The other element of Chinese history this map expresses is the back and forth between a gravitational force encouraging unity and a centrifugal force for fragmentation. The Zhou Dynasty was the first to divide China into administrative states to better rule the country, but after approximately three centuries, central power became diffused and regional conflict and warlords reigned for over 500 years. The map takes a snapshot of just one point in that period – in the year 260 B.C. during the Warring States period – and shows the seven most powerful states competing for influence at the time. The choice of that particular year was arbitrary – during these time periods, internal boundaries shifted almost yearly due to competition.
The Qin state eventually became the Qin Dynasty and unified the country. Shortly thereafter, the Han replaced the Qin, extending China’s borders far beyond any previous dynasty. The Han left a cultural imprint so deep that the majority of modern China’s citizens refer to themselves as the Han people. This cycle repeated itself consistently up until the current era. The Han Dynasty faced numerous challenges to its rule and eventually was succeeded by competing dynasties and states that at times were strong and unified, and at times came apart at the seams. The last Chinese dynasty, the Qing Dynasty, fell in 1912, but that did not stop this historical pattern. Before the People’s Republic of China could be declared, China would fight decades of civil war and be invaded and dominated by neighboring Japan during World War II.
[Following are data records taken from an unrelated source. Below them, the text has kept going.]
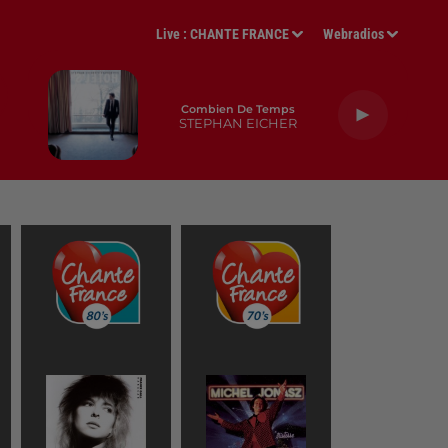
Live :
CHANTE FRANCE
Webradios
Combien De Temps
STEPHAN EICHER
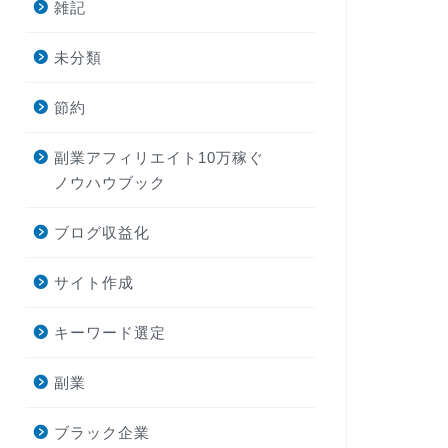
雑記
未分類
節約
副業アフィリエイト10万稼ぐ
ノウハウブック
ブログ収益化
サイト作成
キーワード選定
副業
ブラック企業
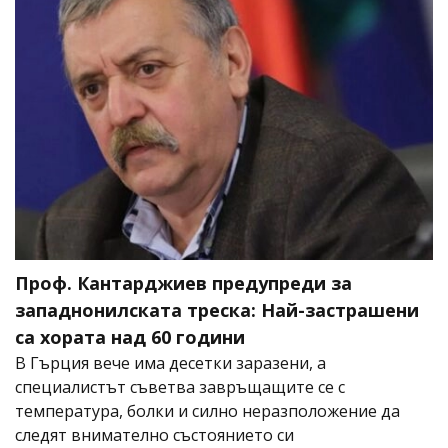
Проф. Кантарджиев предупреди за
западнонилската треска: Най-застрашени
са хората над 60 години
В Гърция вече има десетки заразени, а
специалистът съветва завръщащите се с
температура, болки и силно неразположение да
следят внимателно състоянието си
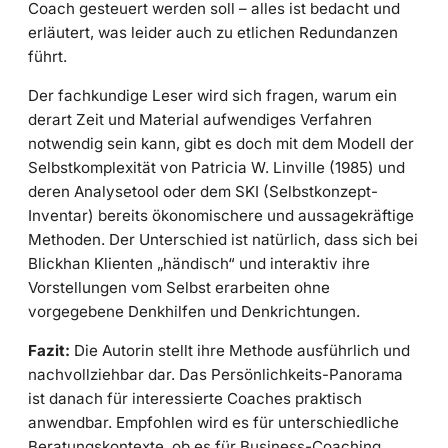
Coach gesteuert werden soll – alles ist bedacht und
erläutert, was leider auch zu etlichen Redundanzen
führt.
Der fachkundige Leser wird sich fragen, warum ein
derart Zeit und Material aufwendiges Verfahren
notwendig sein kann, gibt es doch mit dem Modell der
Selbstkomplexität von Patricia W. Linville (1985) und
deren Analysetool oder dem SKI (Selbstkonzept-
Inventar) bereits ökonomischere und aussagekräftige
Methoden. Der Unterschied ist natürlich, dass sich bei
Blickhan Klienten „händisch“ und interaktiv ihre
Vorstellungen vom Selbst erarbeiten ohne
vorgegebene Denkhilfen und Denkrichtungen.
Fazit:
Die Autorin stellt ihre Methode ausführlich und
nachvollziehbar dar. Das Persönlichkeits-Panorama
ist danach für interessierte Coaches praktisch
anwendbar. Empfohlen wird es für unterschiedliche
Beratungskontexte, ob es für Business-Coaching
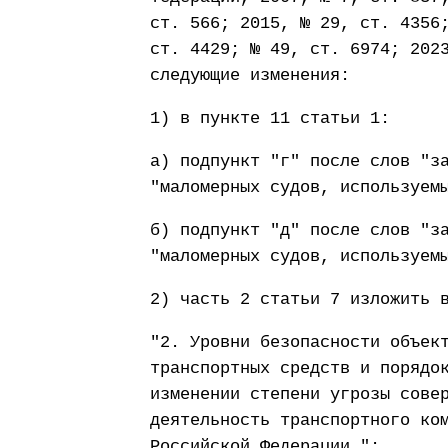
ст. 566; 2015, № 29, ст. 4356
ст. 4429; № 49, ст. 6974; 202
следующие изменения:
1) в пункте 11 статьи 1:
а) подпункт "г" после слов "з
"маломерных судов, используем
б) подпункт "д" после слов "з
"маломерных судов, используем
2) часть 2 статьи 7 изложить 
"2. Уровни безопасности объек
транспортных средств и порядо
изменении степени угрозы сове
деятельность транспортного ко
Российской Федерации.";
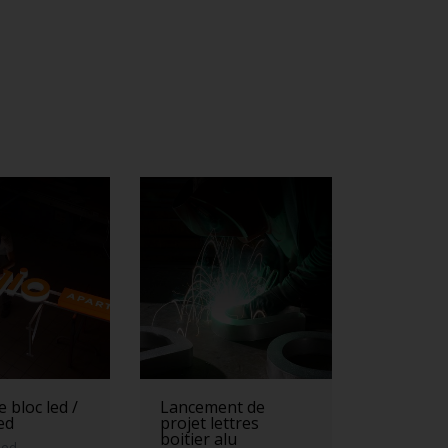
 bloc led /
Lancement de
led
projet lettres
boitier alu
led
The People’s Republic of China is one of the strongest and most centralized governing forces ever to rule the area. But strong as it is, it cannot hide from the forces of geopolitics. Those forces are easily observable when looking at a map of China’s ancient and imperial dynasties, and those forces remain very much alive today. The Chinese Communist Party’s greatest fear is a return to the regional divides that have been a constant throughout China’s long history. It is why the party seeks such a high level of control over the country, and why President Xi Jinping has embarked on a set of anti-corruption purges to solidify his power base. Both the party and Xi know what the alternative is, and are therefore working to avoid it at all costs.